Ajoutons que le vaillant soldat ne perdra pas la vue : les médecins lui garantissent qu’il sera tout à fait guéri dans quinze jours.

Fils héroïques, mère romaine.

Une dame qui revient de la frontière où ses trois fils se trouvent sous les drapeaux, nous disait que, partie de chez elle en pleurant, elle réintégrait son foyer pleine d’enthousiasme et de foi.

— J’ai trouvé mes fils pleins d’ardeur, déclare-t-elle. Ils paraissent se préparer à une grande fête. Jamais je ne les avais vus si gais ! L’attente avait été cruelle pour eux et lorsqu’ils surent que la guerre avait été déclarée, ils ne purent contenir leur enthousiasme.

— Nous sommes tous ainsi, maman, se sont-ils exclamés en m’embrassant ; tous pleins de courage ; des officiers jusqu’aux soldats vous ne trouverez personne qui ne désire le moment du combat.
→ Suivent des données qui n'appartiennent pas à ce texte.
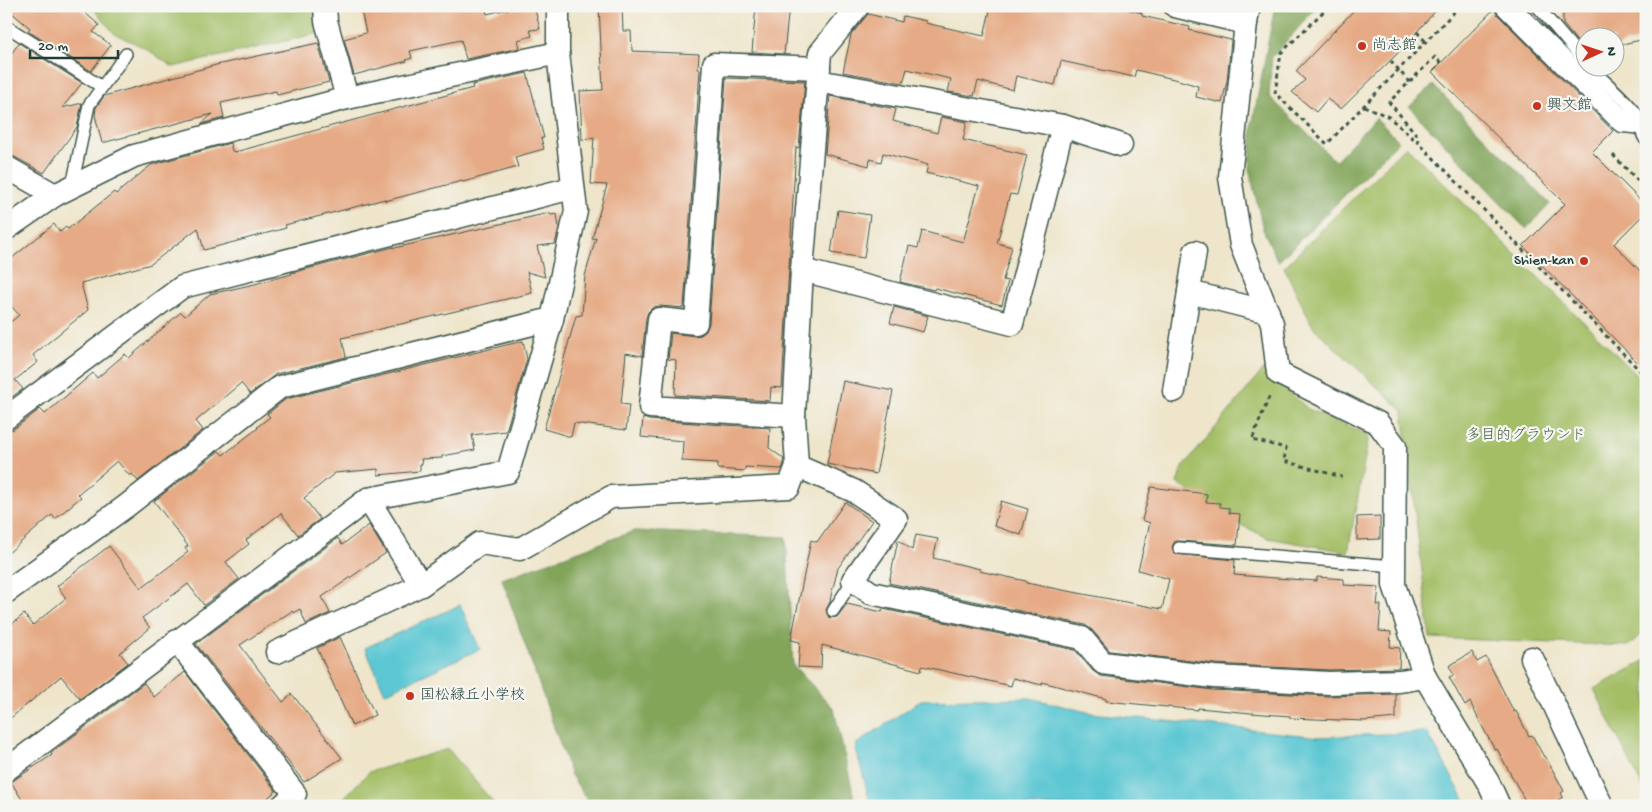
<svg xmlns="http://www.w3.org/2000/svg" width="1652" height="812" font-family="'Gochi Hand','Klee One',sans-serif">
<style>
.green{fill:#a3be65;stroke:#617e4c}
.forest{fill:#82a55a;stroke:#507147}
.water{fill:#5bc7d3;stroke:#3d8284}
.building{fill:#e6ab86}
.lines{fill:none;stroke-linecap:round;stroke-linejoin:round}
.lane-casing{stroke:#3e564a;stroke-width:14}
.street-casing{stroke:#3e564a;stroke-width:25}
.path{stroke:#3e564a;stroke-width:3;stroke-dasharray:4 4;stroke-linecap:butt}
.lane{stroke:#fff;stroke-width:11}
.street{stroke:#fff;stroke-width:22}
.path-bridge{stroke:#3e564a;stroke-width:3;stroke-dasharray:4 4;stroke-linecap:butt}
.poi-dot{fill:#c8321e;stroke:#f6f6f2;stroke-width:2}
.labels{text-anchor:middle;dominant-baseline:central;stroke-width:4.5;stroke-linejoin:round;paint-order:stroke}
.poi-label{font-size:15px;fill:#1f3d34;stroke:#f6f6f2;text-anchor:start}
.park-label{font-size:15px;fill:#405d40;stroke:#f6f6f2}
</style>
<rect width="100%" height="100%" fill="#f6f6f2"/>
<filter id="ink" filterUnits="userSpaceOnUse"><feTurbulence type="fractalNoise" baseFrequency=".02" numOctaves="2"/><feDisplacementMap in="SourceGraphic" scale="10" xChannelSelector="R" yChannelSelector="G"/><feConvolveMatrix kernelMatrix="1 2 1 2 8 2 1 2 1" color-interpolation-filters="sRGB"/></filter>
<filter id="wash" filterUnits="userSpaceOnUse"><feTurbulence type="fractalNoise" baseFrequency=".0096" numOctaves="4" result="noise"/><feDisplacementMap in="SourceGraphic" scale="20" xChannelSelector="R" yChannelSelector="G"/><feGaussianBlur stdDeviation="1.12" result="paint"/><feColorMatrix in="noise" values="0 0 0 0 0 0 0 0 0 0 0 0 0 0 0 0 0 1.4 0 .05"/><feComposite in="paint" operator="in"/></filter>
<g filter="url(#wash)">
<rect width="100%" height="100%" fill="#eee5ca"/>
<g class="green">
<polygon points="91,6 326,6 329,31 173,67 145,48 115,34"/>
<polygon points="1406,146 1646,384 1646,630 1628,646 1430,638 1403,411 1313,327 1284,267"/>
<polygon points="1264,369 1308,409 1369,435 1348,552 1268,538 1235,522 1177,483 1183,467"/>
<polygon points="1646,660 1646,794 1594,689"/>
<polygon points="448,749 496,806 336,806 369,772"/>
</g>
<g class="forest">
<polygon points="1275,6 1318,6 1272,57 1269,96 1335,161 1376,118 1399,141 1278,262 1263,229 1250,172 1252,126"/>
<polygon points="1433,85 1550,204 1526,229 1409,107"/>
<polygon points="634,531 786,537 793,665 834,709 856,806 591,806 571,775 502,579"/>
</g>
<g class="water">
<polygon points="460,605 480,649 385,693 365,648"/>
<polygon points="1030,698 1091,713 1319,737 1427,732 1468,806 871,806 855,745 921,700"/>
</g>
<g id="blocks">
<g class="building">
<polygon points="6,6 77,6 99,25 93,32 111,45 91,71 28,31 30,28 6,8"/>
<polygon points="360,6 485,6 487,14 519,6 534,6 540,29 530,30 532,36 518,40 520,48 466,59 461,40 410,51 412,58 406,60 407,61 354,75 344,39 366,33"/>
<polygon points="599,6 622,6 623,31 631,31 632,51 699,54 698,69 700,69 684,308 660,306 653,307 648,312 646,318 642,356 626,353 621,404 629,405 626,430 574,423 571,437 544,429 576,316 582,315 585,276 596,238 592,239 607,185 591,184 594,137 582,140 580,91 603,90"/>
<polygon points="756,6 789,6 784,54 752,52"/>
<polygon points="991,6 1116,6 1142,13 1142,16 1190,27 1189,30 1231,40 1227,81 1222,103 1196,97 1198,86 1178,80 1136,70 1134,77 1061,61 1055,85 1016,76 1013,90 978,81 974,96 948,92 951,79 907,69 903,83 843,72 851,35 868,14 902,22 903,16 926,21 925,23 984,36"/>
<polygon points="1358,6 1440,6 1396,55 1341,109 1327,99 1316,112 1292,92 1305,80 1296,71"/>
<polygon points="1563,6 1646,6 1646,39 1622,44 1614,50 1614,38 1584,38 1584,50 1563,24"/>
<polygon points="1494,9 1498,15 1613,131 1592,152 1646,206 1646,212 1614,244 1646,277 1646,371 1523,246 1565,204 1432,72"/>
<polygon points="19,43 82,83 62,108 82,103 77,127 44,173 13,156 6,154 6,61"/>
<polygon points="318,43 329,82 277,95 276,91 221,103 224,118 201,124 213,114 102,143 95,115 96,108 104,96 216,65"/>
<polygon points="527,73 544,138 541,138 544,149 515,157 518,167 463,182 462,181 385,201 385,199 328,214 285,225 286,228 204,250 198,228 151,264 81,283 88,310 33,355 38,362 15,380 23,389 6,401 6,326 19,315 6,300 6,263 54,224 60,232 66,227 68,229 114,192 116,194 151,165 230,143 232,151 235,152 473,88 472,85"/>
<polygon points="726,78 805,81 799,148 796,147 782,388 771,387 770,401 675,395 676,360 668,359 671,333 695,336 701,335 706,331 709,324"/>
<polygon points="830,96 896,109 893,121 937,133 941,117 967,122 963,140 1027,155 1017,195 1010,194 997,243 1012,247 1003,280 1008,281 1002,305 935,288 934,290 900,282 909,246 918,248 922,231 963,242 979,186 926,173 928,165 883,153 881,162 870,159 869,166 825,154"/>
<polygon points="838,210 870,215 864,258 831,253"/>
<polygon points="549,213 551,215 557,214 559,228 555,244 537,246 545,277 527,272 532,293 342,338 346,357 276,374 250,394 241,383 196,421 203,430 138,481 132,474 130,476 117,461 78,494 81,497 55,519 52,515 6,555 6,431 14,429 40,409 45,414 93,373 97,378 125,354 129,358 181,312 185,316 210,294 255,284 292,274 291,273 394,247 394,248"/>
<polygon points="894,307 928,316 923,332 890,323"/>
<polygon points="523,341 527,359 506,431 472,435 475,450 442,456 442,458 421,459 422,464 420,464 420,471 378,475 378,469 335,473 304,498 320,519 298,535 281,513 246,540 249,544 226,562 239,579 204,605 188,584 142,618 150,628 120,653 128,663 80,699 61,676 6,722 6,629 24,614 33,625 66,598 57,586 109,546 141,588 188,552 185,548 188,546 154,501 219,451 223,455 258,428 257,427 270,417 267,414 286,399"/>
<polygon points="843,381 893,391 876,474 827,464"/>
<polygon points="643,418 649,420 770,428 769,448 783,458 784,464 782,469 745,467 745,471 718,469 718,463 682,461 683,441 641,437"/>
<polygon points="1151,487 1207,494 1206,502 1220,503 1220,507 1229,508 1229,513 1240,514 1237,545 1179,541 1175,541 1172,547 1175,554 1235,560 1234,575 1317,581 1317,577 1344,579 1344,585 1379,587 1377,605 1381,605 1379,631 1391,632 1390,647 1400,648 1399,668 1329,670 1215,664 1110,651 1092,630 1085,625 889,583 898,540 912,550 916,535 938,539 933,558 980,569 979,571 1026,581 1026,583 1162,609 1169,579 1138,570 1150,523 1142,520"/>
<polygon points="1001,501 1028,509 1021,535 994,526"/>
<polygon points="845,502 872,521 838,568 830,600 831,600 826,610 829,618 837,617 847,604 882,612 883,609 1075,650 1093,671 1101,676 1213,690 1328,696 1396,694 1396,718 1364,721 1290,718 1290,716 1251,713 1198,708 1198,710 1106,701 1106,699 1042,682 1042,685 1013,678 1011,686 922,666 921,671 822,645 821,668 798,667 800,642 791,640 811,540 817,542"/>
<polygon points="1380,516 1380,539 1357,540 1357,517"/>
<polygon points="369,525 386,553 322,597 330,613 306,624 300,609 293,613 292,611 240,645 283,702 292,694 342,758 304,782 196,644 338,538 342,545"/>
<polygon points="340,637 375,715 352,726 317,648"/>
<polygon points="1472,652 1477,662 1486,657 1514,712 1516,711 1529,736 1532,735 1544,757 1545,756 1564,791 1561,793 1563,797 1547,806 1528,806 1497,749 1495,750 1482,726 1470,702 1465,706 1449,677 1454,675 1449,666"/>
<polygon points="185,672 276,791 258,806 26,806 11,782 52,755 51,753 144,683 154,697"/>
</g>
</g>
</g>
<g filter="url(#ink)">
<use href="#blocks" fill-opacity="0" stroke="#3e564a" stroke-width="1"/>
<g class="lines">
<g class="lane-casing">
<g id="lane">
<polyline points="1537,6 1584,61"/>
<polyline points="6,26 102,87"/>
<path d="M1590 68C1602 79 1633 105 1639 118 1643 126 1639 133 1646 140"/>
<polyline points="72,186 89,105 126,54"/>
<polyline points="1179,548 1394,566"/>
<polyline points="833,611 853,580"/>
</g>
</g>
<g class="street-casing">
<g id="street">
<polyline points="858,6 820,53 802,270 794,416 797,466 854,491 896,519 853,580 871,593 1082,638 1103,663 1214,677 1329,683 1400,681 1425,677 1489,784 1499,806"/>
<polyline points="1175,6 1246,23 1249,6"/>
<polyline points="1507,6 1622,121 1646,123"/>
<polyline points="1246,23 1230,177 1241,245 1272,323 1278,373 1378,423 1395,446 1394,585 1425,677"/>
<polyline points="818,81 1063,126 1121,145"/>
<polyline points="347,98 558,53 558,6"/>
<polyline points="6,167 55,195"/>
<polyline points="6,229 55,195 134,156 347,98 326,21 325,6"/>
<polyline points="802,270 1012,324 1063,126"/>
<polyline points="1189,292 1268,312"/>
<polyline points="1174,391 1195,252"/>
<polyline points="794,416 650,407 659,319 696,323 714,64 819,68"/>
<polyline points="6,418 182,287 572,188"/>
<polyline points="368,499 421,585"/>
<polyline points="6,592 125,507 280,387 552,319"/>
<polyline points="177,641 295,794 282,806"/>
<polyline points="277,652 421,585 480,543 520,549 611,497 789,487 797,466"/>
<polyline points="1532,658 1602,806"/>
<polyline points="6,770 368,499 508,472 552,319 576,211 558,53"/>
</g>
</g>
<g class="path">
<polyline points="1329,6 1281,53 1275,93 1327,144 1460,6"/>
<polyline points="1417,32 1426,42"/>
<polyline points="1441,63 1435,57 1389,102 1416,134 1418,142 1646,377"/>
<polyline points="1364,106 1389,117 1417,142"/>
<polyline points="1613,155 1646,189"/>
<polyline points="1644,275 1646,274"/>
<polyline points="1269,397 1252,440 1286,448 1284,461 1342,477"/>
</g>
<use href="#lane" class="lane"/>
<use href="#street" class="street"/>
<polyline class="path-bridge" points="1391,61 1410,83"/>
</g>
</g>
<g class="poi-dot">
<circle cx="1362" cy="46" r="5"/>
<circle cx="1537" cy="106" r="5"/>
<circle cx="1584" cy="261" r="5"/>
<circle cx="410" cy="696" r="5"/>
</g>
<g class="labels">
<g class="poi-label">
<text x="1372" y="46">尚志館</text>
<text x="1547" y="106">興文館</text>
<text x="1574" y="261" text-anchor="end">Shien-kan</text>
<text x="420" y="696">国松緑丘小学校</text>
</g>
<g class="park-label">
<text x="1526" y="436">多目的グラウンド</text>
</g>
</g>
<rect width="1652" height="812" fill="none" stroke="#f6f6f2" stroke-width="25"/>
<g transform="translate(1600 52) rotate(87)"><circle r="24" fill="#f6f6f2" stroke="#a0aca6"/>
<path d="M0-4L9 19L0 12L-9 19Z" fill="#c8321e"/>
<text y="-8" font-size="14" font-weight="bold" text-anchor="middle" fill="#1f3d34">N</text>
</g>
<path d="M30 50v8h88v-8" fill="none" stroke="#1f3d34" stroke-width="2.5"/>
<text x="38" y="50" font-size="15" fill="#1f3d34" stroke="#f6f6f2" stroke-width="4" paint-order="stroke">20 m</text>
</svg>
Avec tant d’ardeur nous ne pouvons que vaincre.

Et la mère ajoute :

— Je retourne chez moi, le sourire aux lèvres et l’espoir au cœur. Mes trois soldats m’ont donné beaucoup de courage et une grande foi dans la victoire de l’Italie. En les quittant, ils ont voulu que je crie avec eux : « Vive l’Italie ! » L’écho de cette exclamation a retenti comme un heureux augure et a fait disparaître ma douleur.